HRchat Podcast - Interviews with HR, Talent and Tech Experts

#327: Employee Data Privacy w/ Al Adamsen

August 17, 2021 The HR Gazette Season 1 Episode 327
HRchat Podcast - Interviews with HR, Talent and Tech Experts
#327: Employee Data Privacy w/ Al Adamsen
Show Notes

In this HRchat, we talk about using people data for good. Listen as we discuss the responsibilities of companies and employees when it comes to sharing and storing information.

Bill's guest is Al Adamsen, founder and CEO of People Analytics & Future of Work, a San Francisco-based events planner and global network advocating the ethical use of people data.
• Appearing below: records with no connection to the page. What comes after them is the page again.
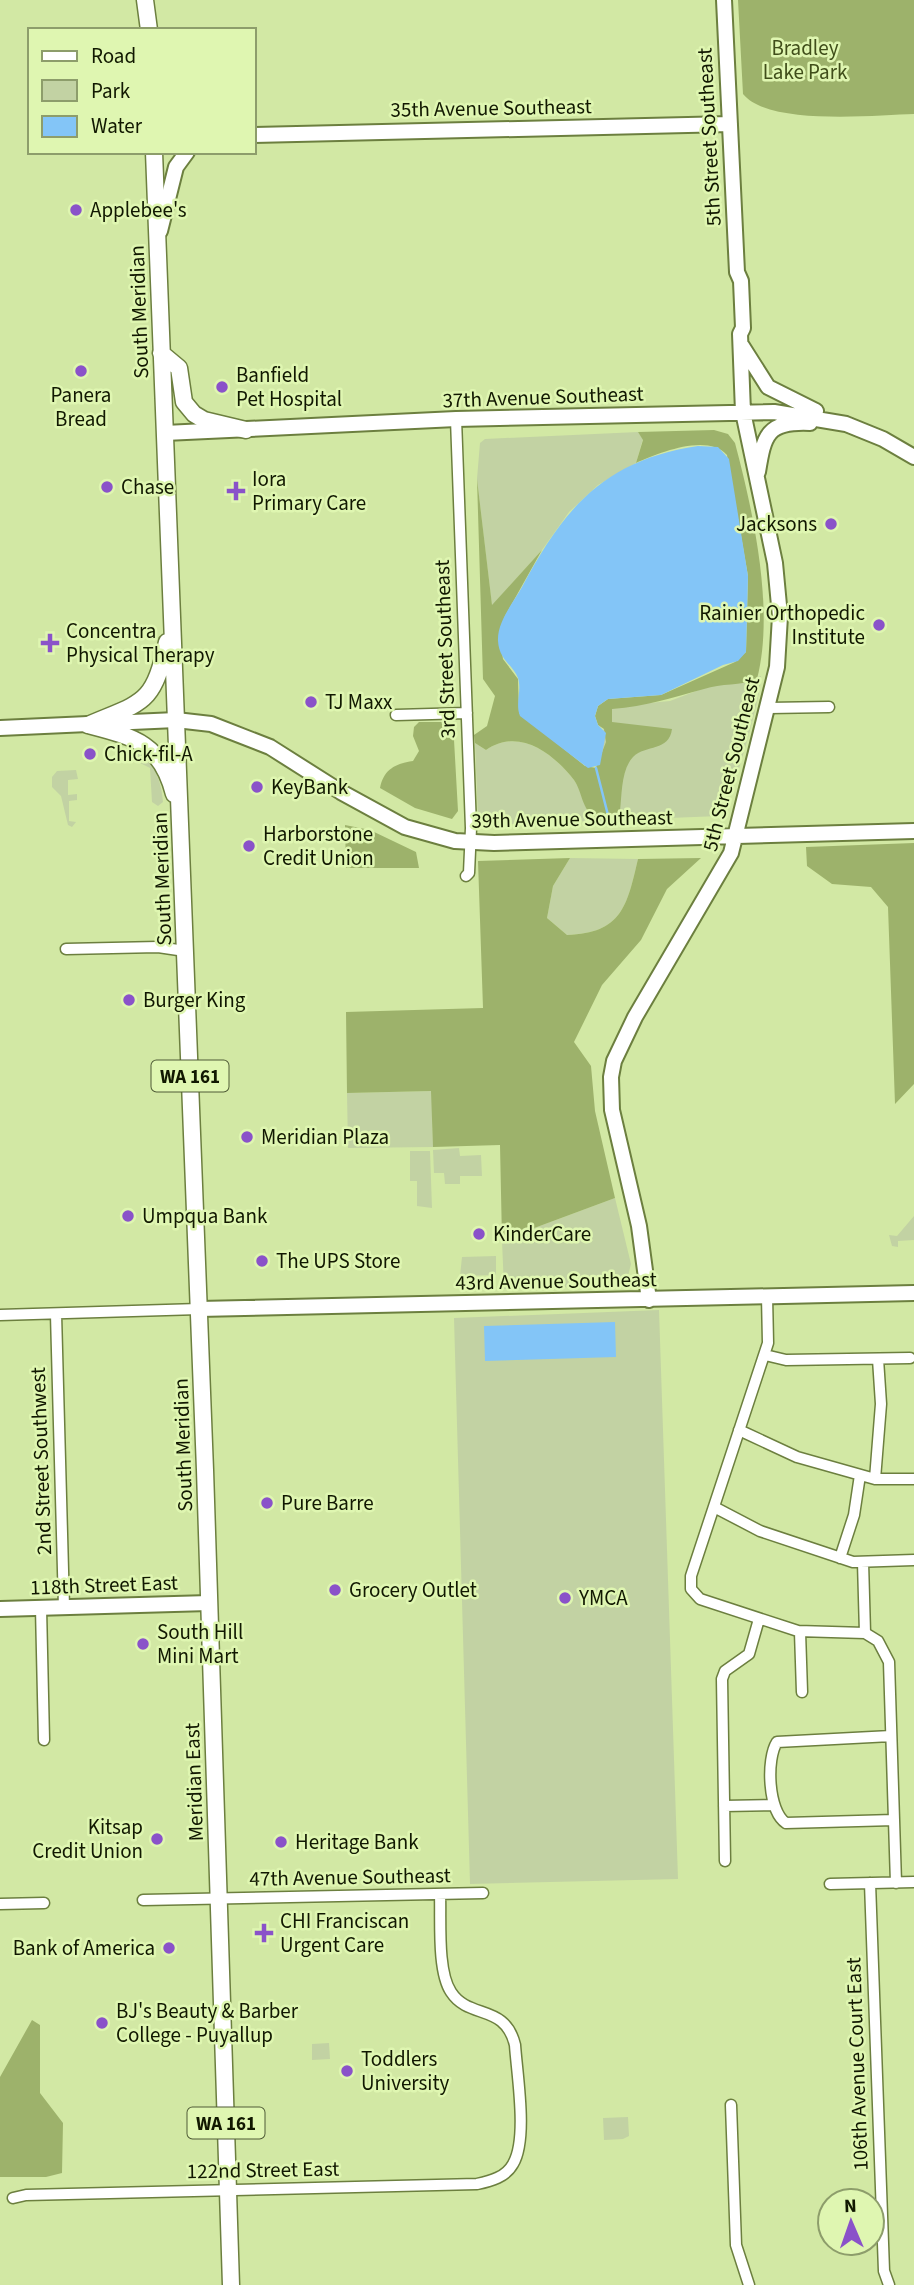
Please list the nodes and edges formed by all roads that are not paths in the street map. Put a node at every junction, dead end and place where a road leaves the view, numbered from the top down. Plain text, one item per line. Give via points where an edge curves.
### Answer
1 (145, 0) edge
2 (724, 0) edge
3 (149, 28) edge
4 (730, 124) junction
5 (256, 135) edge
6 (154, 154) edge
7 (186, 154) edge
8 (158, 242) junction
9 (740, 338) junction
10 (161, 353) junction
11 (743, 412) junction
12 (456, 419) junction
13 (846, 424) junction
14 (246, 430) junction
15 (165, 433) junction
16 (914, 457) edge
17 (757, 478) junction
18 (172, 619) junction
19 (829, 707) dead end
20 (769, 708) junction
21 (467, 713) junction
22 (396, 715) dead end
23 (176, 720) junction
24 (88, 724) junction
25 (0, 728) edge
26 (180, 818) junction
27 (914, 831) edge
28 (737, 836) junction
29 (471, 842) junction
30 (466, 876) dead end
31 (66, 949) dead end
32 (186, 951) junction
33 (914, 1293) edge
34 (768, 1296) junction
35 (649, 1300) junction
36 (200, 1309) junction
37 (56, 1314) junction
38 (0, 1315) edge
39 (765, 1355) junction
40 (910, 1358) dead end
41 (878, 1359) junction
42 (740, 1430) junction
43 (860, 1475) junction
44 (875, 1479) junction
45 (914, 1479) edge
46 (714, 1507) junction
47 (840, 1558) junction
48 (914, 1560) edge
49 (863, 1562) junction
50 (209, 1603) junction
51 (64, 1607) junction
52 (41, 1608) junction
53 (0, 1609) edge
54 (759, 1619) junction
55 (800, 1632) junction
56 (865, 1633) junction
57 (802, 1692) dead end
58 (891, 1736) junction
59 (44, 1740) dead end
60 (772, 1805) junction
61 (724, 1806) junction
62 (894, 1820) junction
63 (725, 1861) dead end
64 (914, 1882) edge
65 (870, 1883) junction
66 (896, 1883) junction
67 (830, 1884) dead end
68 (483, 1893) dead end
69 (440, 1894) junction
70 (218, 1899) junction
71 (143, 1900) dead end
72 (44, 1903) dead end
73 (0, 1904) edge
74 (731, 2105) dead end
75 (228, 2190) junction
76 (13, 2198) dead end
77 (231, 2285) edge
78 (749, 2285) edge
79 (889, 2285) edge

1 - 3 main road
2 - 4 street, 5th Street Southeast
4 - 5 street, 35th Avenue Southeast
4 - 9 street, 5th Street Southeast via 744,328
6 - 8 main road, South Meridian / WA 161
7 - 8 street via 176,167
8 - 10 main road, South Meridian / WA 161
9 - 11 street, 5th Street Southeast
9 - 13 street via 752,366 770,388
10 - 14 main road via 179,368 184,402 194,414
10 - 15 main road, South Meridian / WA 161
11 - 12 street, 37th Avenue Southeast
11 - 13 street, 37th Avenue Southeast via 796,414
11 - 17 street, 5th Street Southeast
12 - 14 street, 37th Avenue Southeast
12 - 21 street, 3rd Street Southeast
13 - 16 street, 37th Avenue Southeast
13 - 17 street via 777,426 764,440
14 - 15 street, 37th Avenue Southeast
15 - 18 main road, South Meridian / WA 161
17 - 20 street, 5th Street Southeast via 775,563 780,616
18 - 23 main road, South Meridian / WA 161
18 - 24 main road via 152,693 134,706
19 - 20 street
20 - 28 street, 5th Street Southeast
21 - 22 street
21 - 29 street, 3rd Street Southeast
23 - 24 street, 39th Avenue Southeast
23 - 26 main road, South Meridian / WA 161
23 - 29 street, 39th Avenue Southeast via 211,724 247,736 397,824 438,838
24 - 25 street, 39th Avenue Southeast
24 - 26 main road via 135,738 153,752 166,771
26 - 32 main road, South Meridian / WA 161
27 - 28 street, 39th Avenue Southeast
28 - 29 street, 39th Avenue Southeast
28 - 35 street, 5th Street Southeast via 722,874 621,1043 611,1077 614,1120 639,1226
29 - 30 street, 3rd Street Southeast
31 - 32 street via 159,947
32 - 36 main road, South Meridian / WA 161
33 - 34 street, 43rd Avenue Southeast
34 - 35 street, 43rd Avenue Southeast
34 - 39 street
35 - 36 street, 43rd Avenue Southeast
36 - 37 street
36 - 50 main road, South Meridian / WA 161
37 - 38 street
37 - 51 street, 2nd Street Southwest
39 - 41 street via 786,1360
39 - 42 street
40 - 41 street
41 - 44 street via 881,1404
42 - 43 street via 797,1457
42 - 46 street
43 - 44 street
43 - 47 street
44 - 45 street
46 - 47 street via 760,1531
46 - 54 street via 691,1588 700,1599
47 - 49 street
48 - 49 street
49 - 56 street
50 - 51 street, 118th Street East
50 - 70 main road, Meridian East / WA 161
51 - 52 street, 118th Street East
52 - 53 street, 118th Street East
52 - 59 street
54 - 55 street
54 - 61 street via 749,1654 725,1671 722,1679
55 - 56 street
55 - 57 street
56 - 58 street via 878,1641 889,1662
58 - 60 street via 777,1742 772,1750
58 - 62 street
60 - 61 street
60 - 62 street via 786,1823
61 - 63 street
62 - 66 street
64 - 66 street
65 - 66 street
65 - 67 street
65 - 79 street, 106th Avenue Court East via 884,2271
68 - 69 street, 47th Avenue Southeast
69 - 70 street, 47th Avenue Southeast
69 - 75 street, 122nd Street East via 443,1969 450,1992 464,2004 502,2021 516,2045 520,2140 510,2169 499,2178 477,2184
70 - 71 street, 47th Avenue Southeast
70 - 75 main road, Meridian East / WA 161
72 - 73 street
74 - 78 street via 736,2245
75 - 76 street, 122nd Street East
75 - 77 main road, WA 161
He's a globally recognized thought leader, advisor, and educator in the areas of People Analytics, Talent Strategy, Workforce Planning, Diversity, Equity, & Inclusion, Employee Engagement & Well-being, Ethics, Organizational Change, Digital Transformation, and the Future of Work. He’s the Founder & CEO of the People Analytics & Future of Work (PAFOW) Community & Conference Series, a global network committed to promoting People Data for Good: the responsible and ethical use of people data, analytics, and artificial intelligence (AI) for the benefit of individuals, teams, groups, organizations, and society at large.

Questions Include

* What do you mean when you talk about the "ethical use of people data, analytics, and artificial intelligence; for the benefit of individuals, teams, groups, organizations, and society at large"?
* There's plenty of tech out there attempting to 'spy' on employees such as accessing their social media accounts and reporting back behaviors incongruous with an employer's brand. Do companies have a right to 'intrude' on an employee's social media accounts if it means they can potentially identify employees with extremist views and other outlooks not in keeping with a company's mission and values? 
* What about remote monitoring of employee behavior? Where do you stand on the tech that allows companies to monitor employee work behaviors - used on the premise that it's to ensure people are not 'slacking off'? Surely the last 18 months has proven that productivity is more important than hours served? 
* What happens to employee data when they leave a company? Can employers hold on to, for example, web browsing behavior on company-owned devices or should that information be deleted upon the termination of the employee's contract?